Alternatively, the corporation can "assign" the debt, and simply have the payments go directly to the heirs or to anyone else (this is usually used to get a "lump sum" by selling the debt to someone else for cash now). The best way to make a decision on how to go about doing this is to speak with a tax specialist to make an "after tax analysis" (assuming all else is equal and you have no other considerations to worry about).

Customer:

Okay. this may be a bit complicated. What if the corporation is closed without making arrangements for the repayment of the debt. The loan is not due for another two years. No discussion is being initiated and I have heard through the CPA that the company is being dissolved without discussion.

William B. Esq. :

The corporation can still exist for purposes of receiving the debt. It may be inactive or suspended with the Secretary of State, but it can still exist to "wind down" its business.

Customer:

So even if it is dissolved, closed, etc...it can receive monies to it regardless if the bank accounts have been closed. I just want to make sure. I am the treasurer for the company and am out of the loop on this one.

William B. Esq. :

The corporation should not yet be dissolved, it can be inactive. If there is an outstanding debt and the corporation wants to wind up properly (get to a dissolution), then yes it needs to make an assignment of the debt in order to dissolve, but if the corporation wants to just "fade away" it can do so and still collect.

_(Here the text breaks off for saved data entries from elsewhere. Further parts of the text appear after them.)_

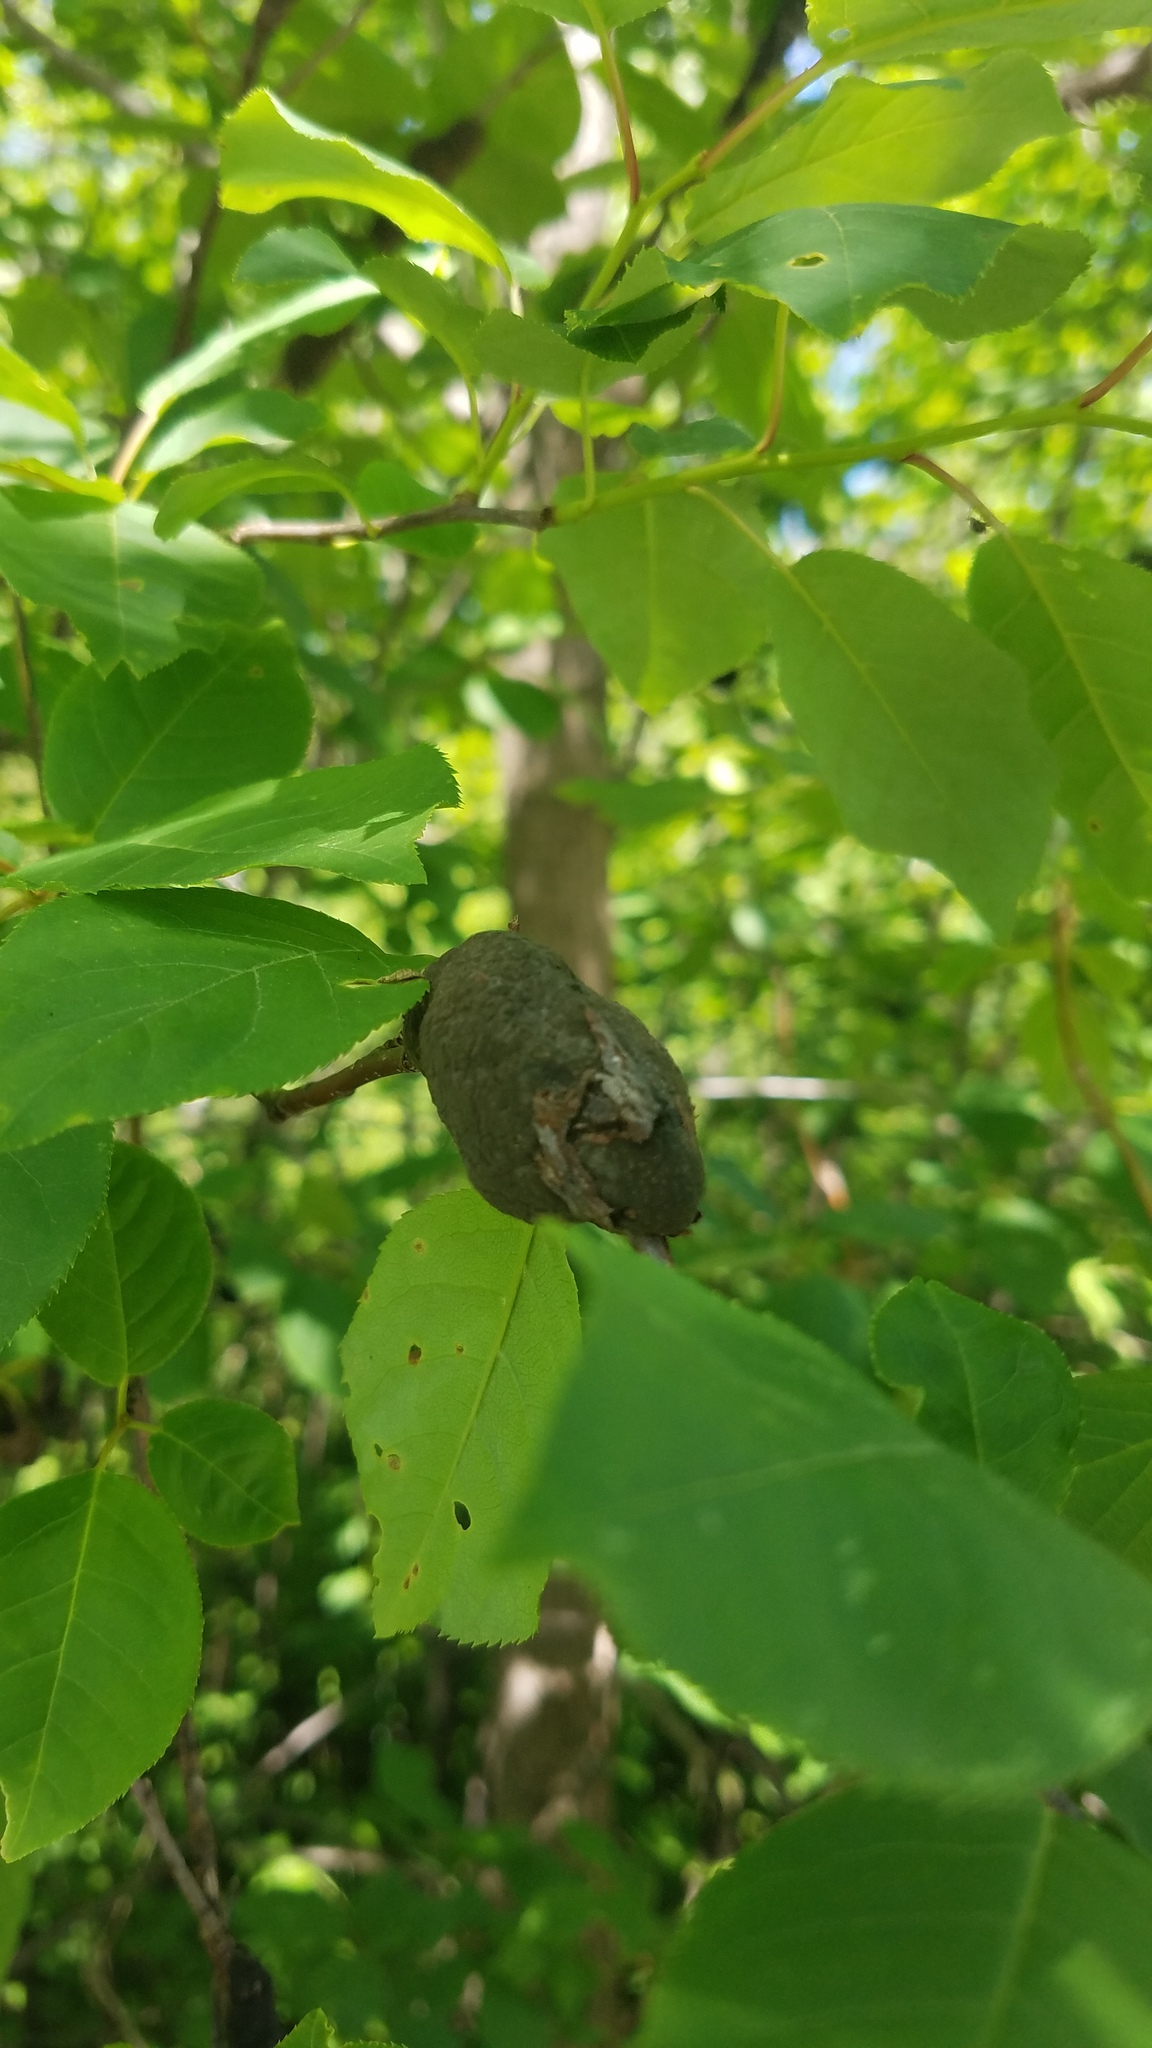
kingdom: Fungi
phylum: Ascomycota
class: Dothideomycetes
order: Venturiales
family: Venturiaceae
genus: Apiosporina
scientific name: Apiosporina morbosa
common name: Black knot
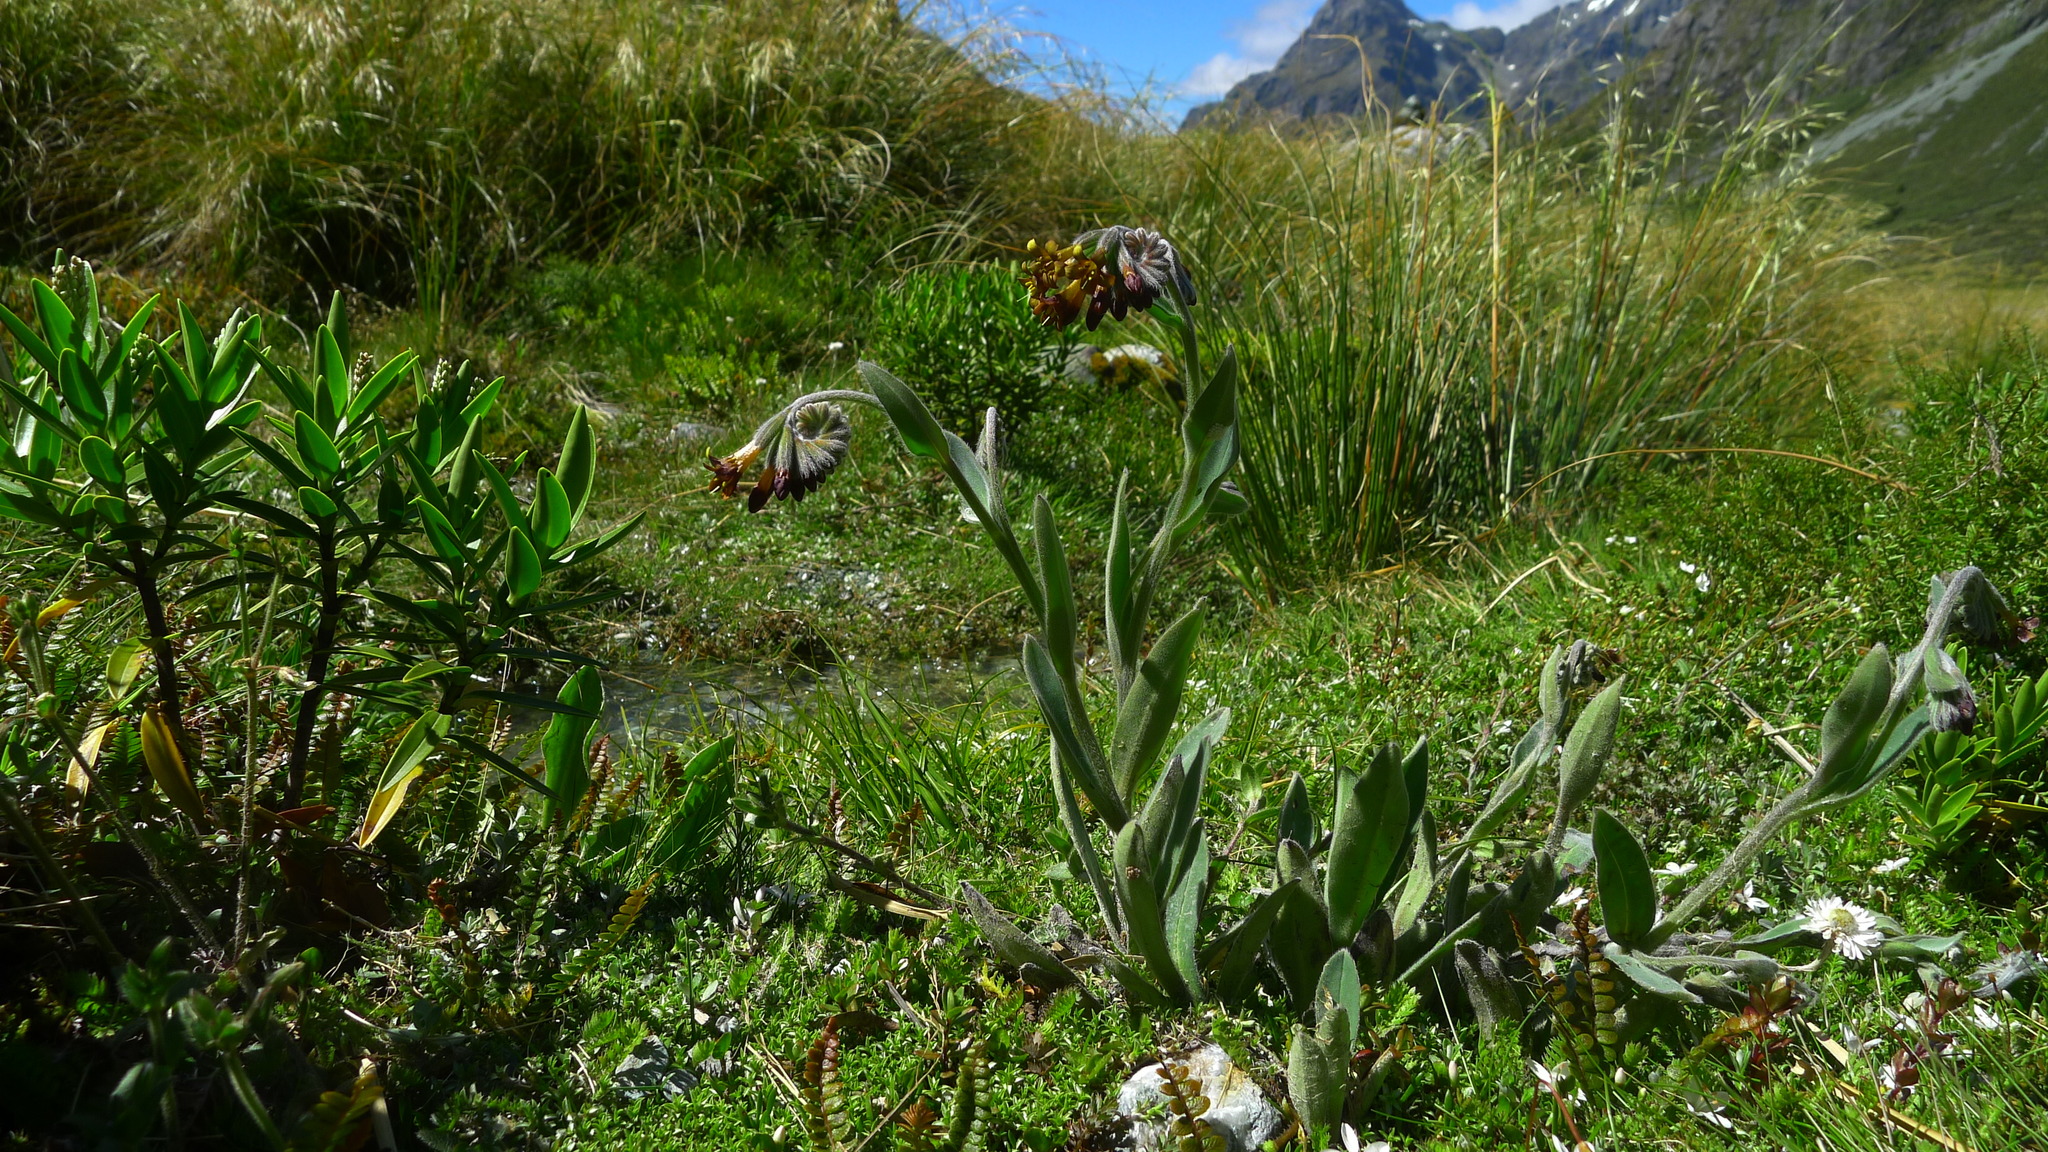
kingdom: Plantae
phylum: Tracheophyta
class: Magnoliopsida
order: Boraginales
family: Boraginaceae
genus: Myosotis
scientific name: Myosotis macrantha
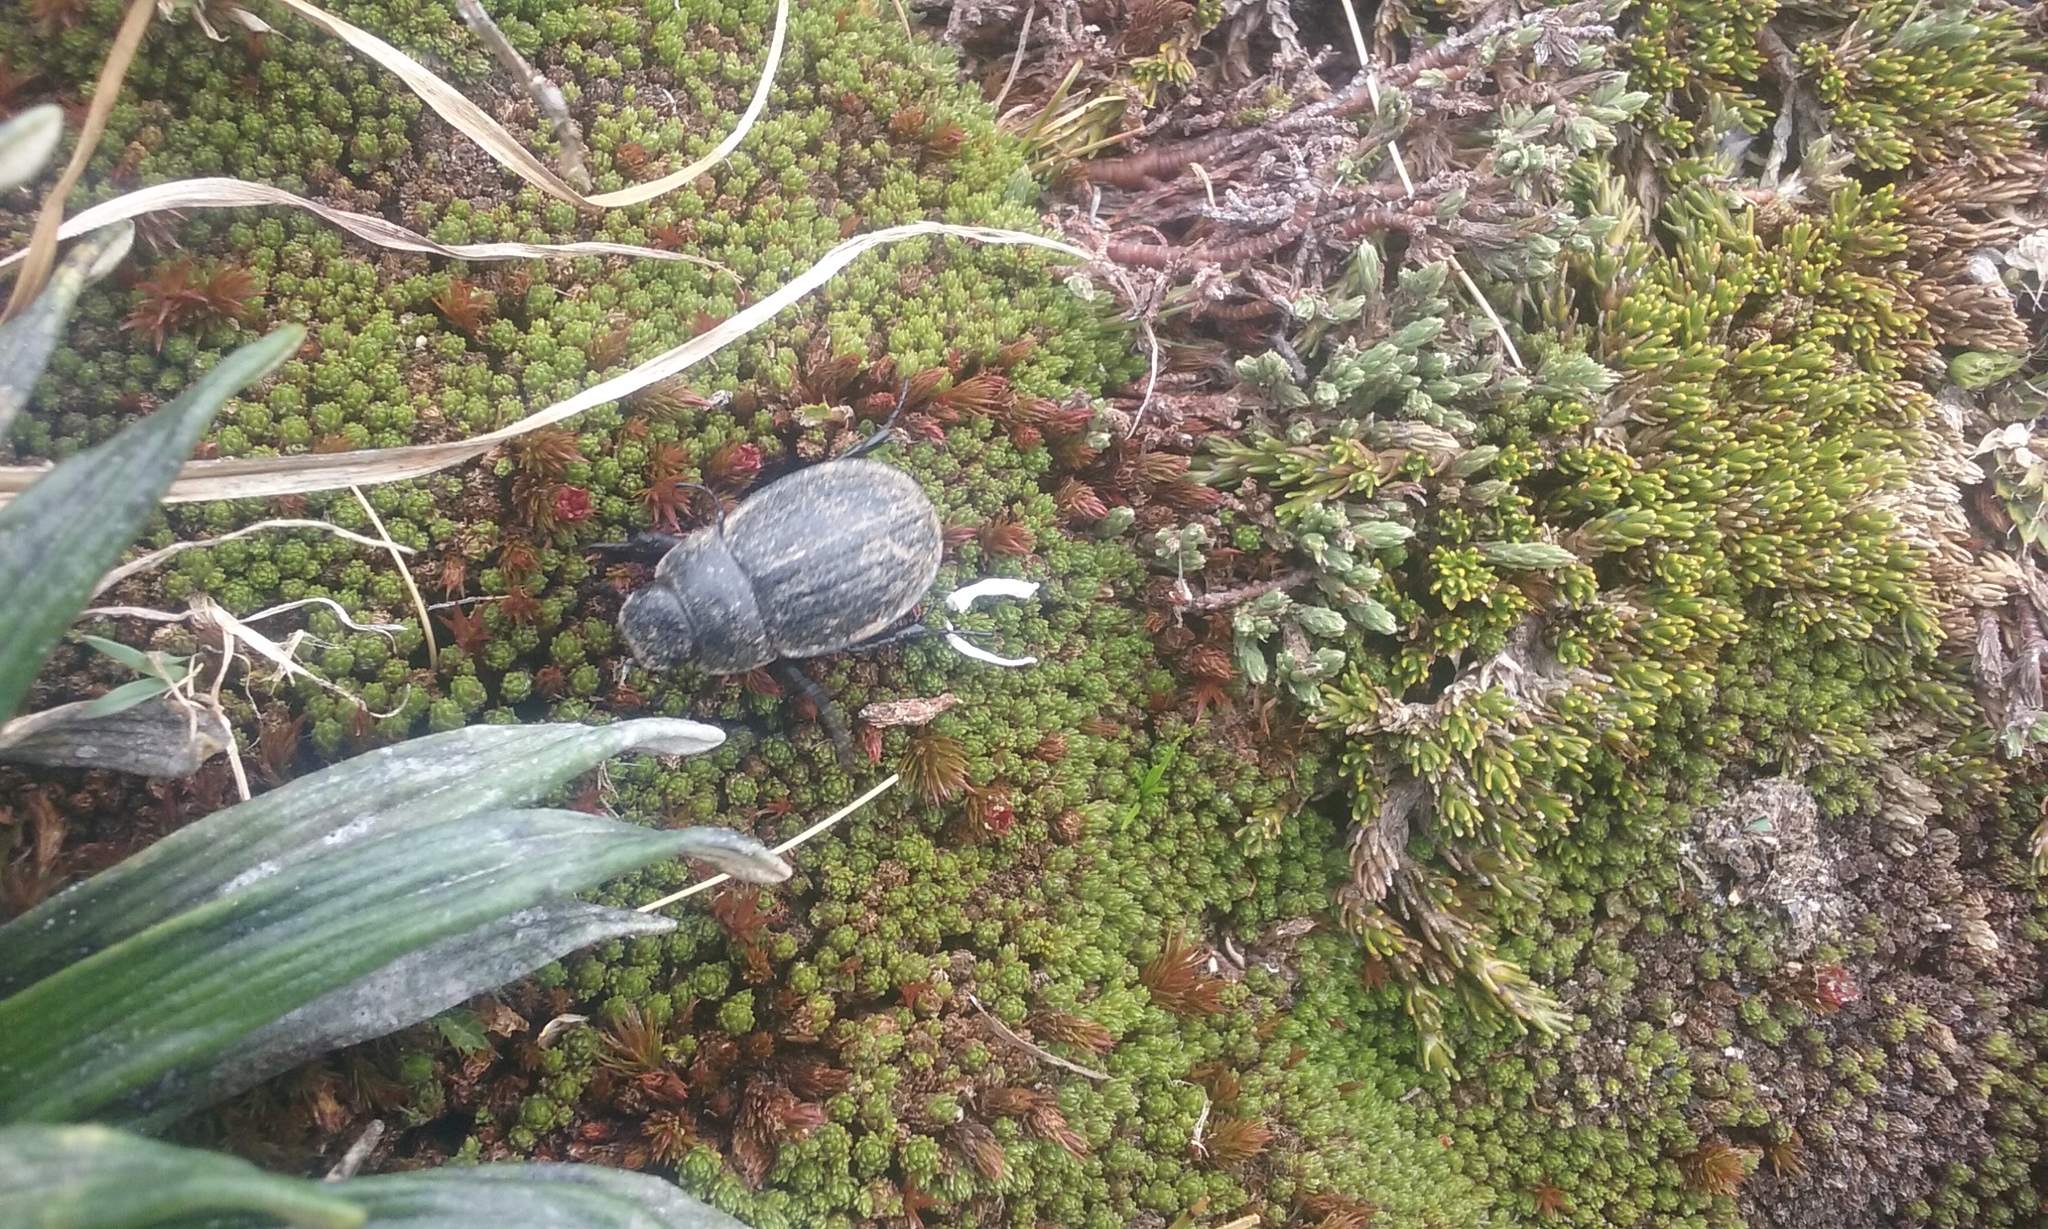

If you are the treasurer for the corporation and want to have some sort of input into how this debt is repaid, having an account set aside for the sole purpose of receiving these payments, with a meeting for dissolution after 2 years, or some other business plan will work, but I really would suggest getting an "after tax assessment" to see whether it is worth keeping the corporation around for 2 more years (in a cursory form), or simply assigning it and dissolving it completely now.


This is a business call as to which way your company wants to go, (I apologize for my misunderstanding earlier, I thought the company was already defunct and was just waiting to collect), but working with an accountant to see what is best for the shareholders after taxes is usually the deciding factor.

Customer:

My concern is that the people involved are not interested in doing things properly. It is the intention to completely close the company. The bank accounts have already been closed. State fees not paid, taxes not done, just complete disregard to the company and legal procedures. I am told there is no intention to do anything to close the company either...it is just left undone.

Customer:

I am concerned that there could be a loop hole in repayment. Is there any way the borrowers would not have to repay the loans? Is there anything I should watch for?

William B. Esq. :

The borrower will still owe the debt. The corporation will have internal issues collecting on it. The biggest problem that the corporation may create for itself is that it cannot sue to collect on the debt if it is not Active with the Secretary of State. If you are suspended or inactive as a corporation, you cannot bring or defend against litigation. This means that if the borrower defaults, the corporation will have to reform and reopen its status with the Secretary (not to mention reconstructing its internal framework).

Customer:

Okay. That is not too hard though. Just filing paperwork and paying fees.

Customer:

Thank you. that helps put me at ease somewhat.

William B. Esq. :

You are welcome, thank you for using our service. (You do have a rather difficult situation - if you are able to find a way to make the taxes work and swing an assignment, it might make it a lot easier, but that is just general experience, it certainly does not apply to every situation, and may not apply to yours).

Customer:

Thank you. I will take that into consideration. Have a great night.